(Source data)
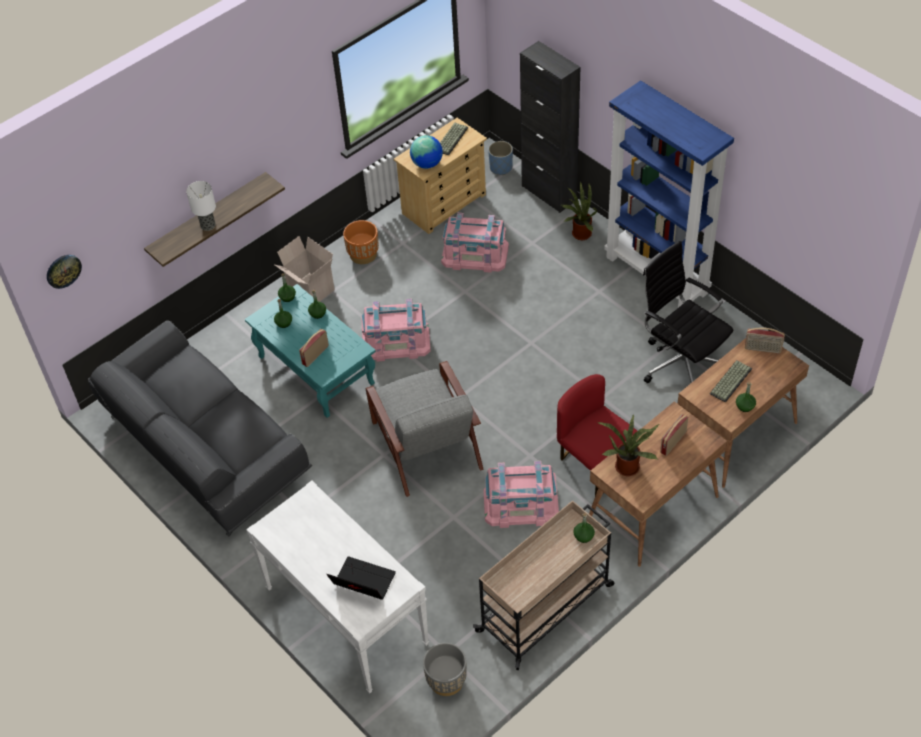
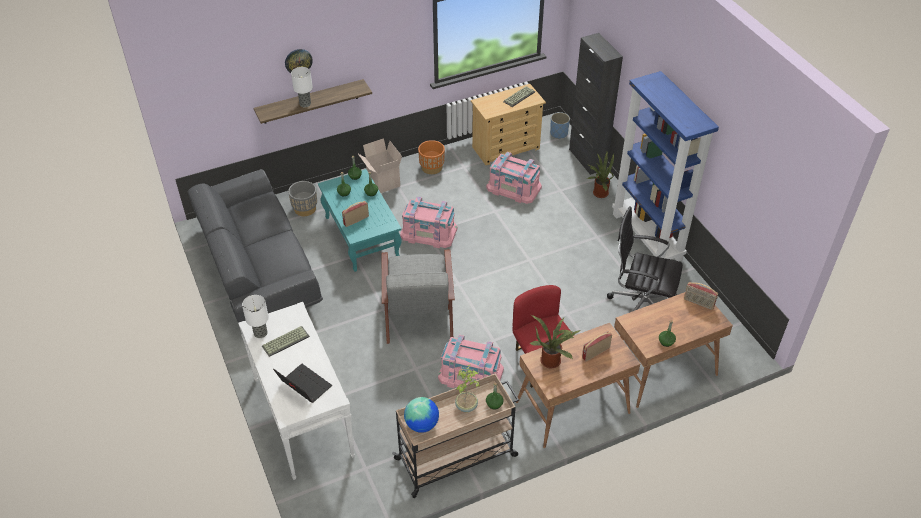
camera: 15 degrees right, 5 degrees down
(63, 270) = (184, 104): wall clock -> wall clock (298, 61)
(279, 534) = (260, 333): none -> table lamp
(427, 164) = (493, 109): globe -> globe (422, 424)
(446, 680) = (355, 488): grey planter -> grey planter (305, 209)
(554, 548) = (467, 406): none -> potted plant
(681, 363) = (640, 305): black office chair -> black office chair turned 45 degrees counterclockwise
(730, 380) = (662, 319): keyboard -> keyboard (285, 341)

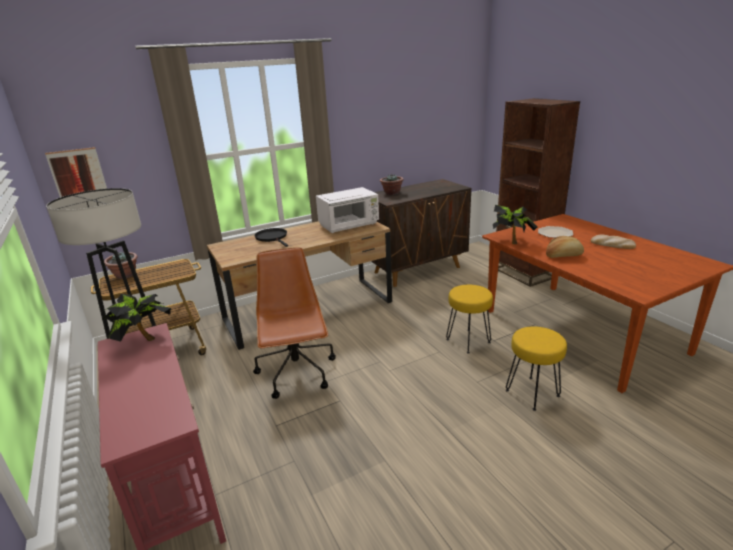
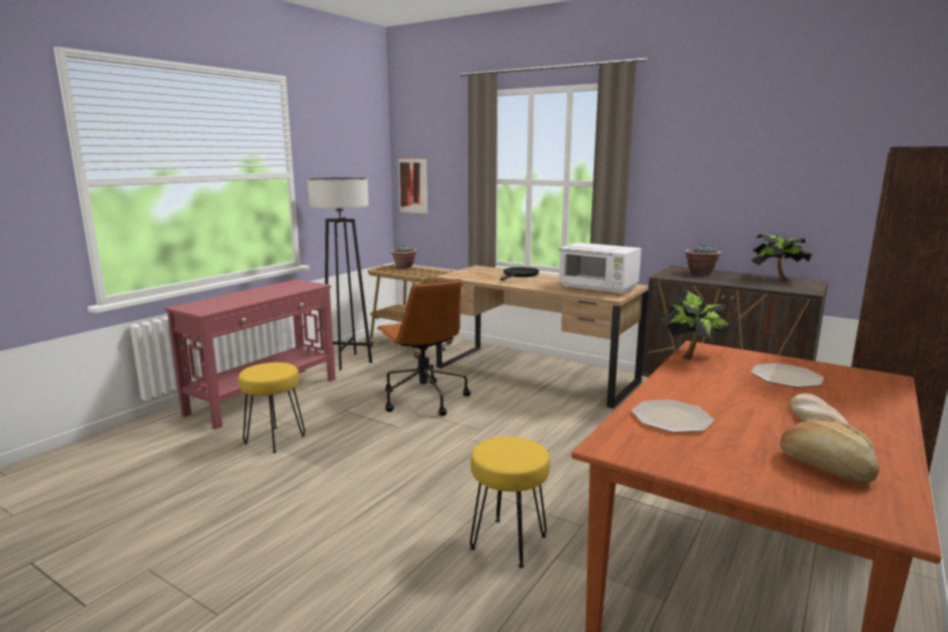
camera: 60 degrees right, 10 degrees down
(142, 340) = (302, 285): potted plant -> potted plant (776, 278)
(297, 373) = (423, 398): brown office chair -> brown office chair turned 105 degrees clockwise
(467, 341) = (583, 473): yellow stool -> yellow stool (275, 439)
(563, 256) = (689, 388): bread -> bread (825, 467)
(604, 270) = (672, 418): none -> plate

What is needed: What is needed is an exact retyping of every line from the one containing "(563, 256) = (689, 388): bread" through the final line of the entries, and only those lines.

Task response:
(563, 256) = (689, 388): bread -> bread (825, 467)
(604, 270) = (672, 418): none -> plate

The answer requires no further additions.